Parpadeé, con el corazón latiendo en mi pecho—.
Kaelos…
No esperó permiso mientras su mano se deslizaba lentamente hacia mi mejilla, cálida y reconfortante, limpiando una lágrima que ni siquiera me había dado cuenta que había derramado.
—Tienes permitido llorar —murmuró—.
Pero no olvidar quién eres.
Mis labios se separaron cuando su pulgar trazó la curva de mi labio inferior, y me incliné hacia su toque sin darme cuenta.
Todo—la política, el caos, la sangre en mis manos—se desvaneció un poco.
Todo en lo que podía pensar era en el peso de su mirada y la suave tensión vibrando entre nosotros.
—No te merezco —No sé cuándo lo susurré, mi rostro acalorándose.
Esa solía ser su frase, pero sin embargo aquí estamos…
Inclinó la cabeza, esos ojos plateados oscureciéndose con algo más profundo—algo peligroso y tierno a la vez.
—Mereces mucho más —dijo—.
Pero esta noche, soy todo tuyo.
Apenas tuve tiempo de jadear antes de que sus labios reclamaran los míos.
Agité mis párpados con vacilación antes de ceder lentamente, mis manos recorriendo su pecho cincelado y bajando despacio.
Dejó escapar un suave gemido en mis labios antes de apartarse brevemente, mirándome a los ojos con una intensidad que hizo temblar mi cuerpo.
—¿Qué quieres?
¿Ahora mismo?
—preguntó con voz suave, pero era difícil pensar cuando podía sentir su miembro endureciéndose y presionando contra mi cuerpo.
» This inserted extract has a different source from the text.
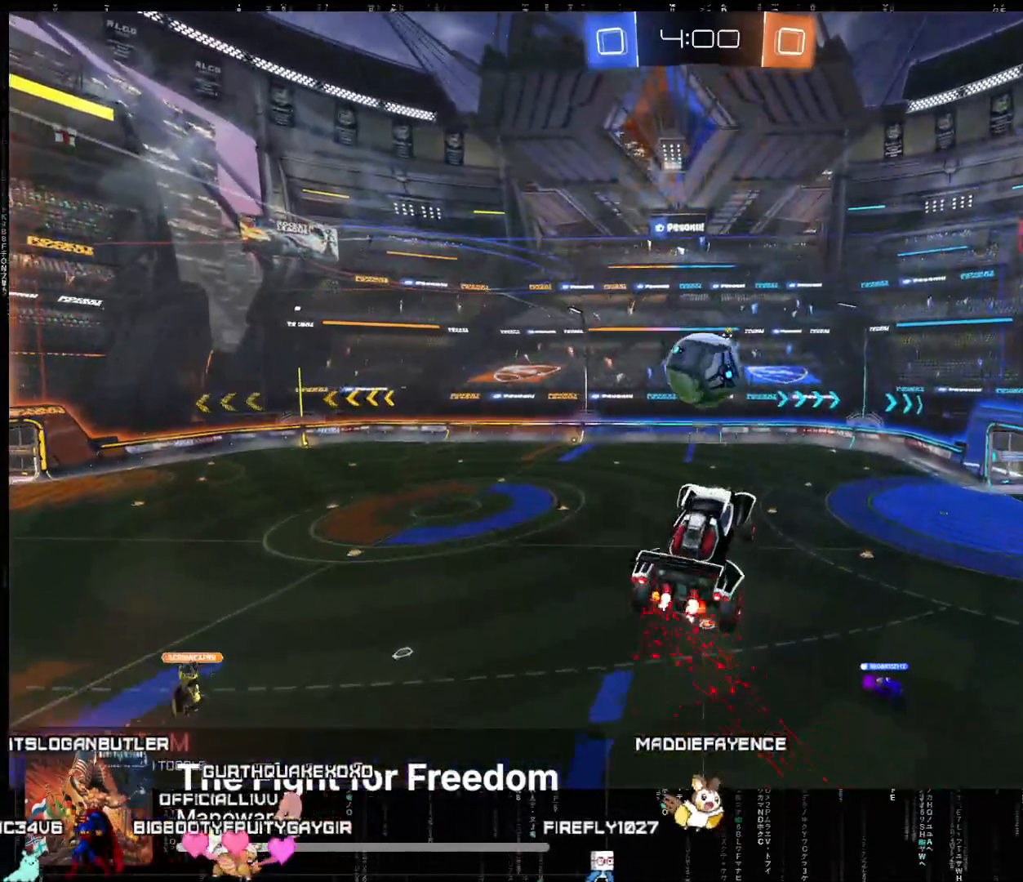
{"buttons": ["A", "R2"], "left_stick": "down-left", "events": [[17, "A", "up"], [150, "A", "down"], [267, "left_stick", "down"], [383, "left_stick", "down-left"]]}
Tragué saliva, luchando por respirar mientras hablaba—.
Yo…
quiero olvidar todos nuestros problemas.
Solo por un rato.
Me miró un segundo más antes de sonreír con picardía, su agarre en mi espalda apretándose ligeramente, provocando que un pequeño jadeo escapara de mis labios.
—Tus deseos son órdenes —susurró con voz ronca antes de reclamar mis labios nuevamente, esta vez en un beso feroz que me obligó a envolver mis brazos alrededor de su cuello para mantenerme en pie mientras el viento nocturno nos azotaba en el balcón.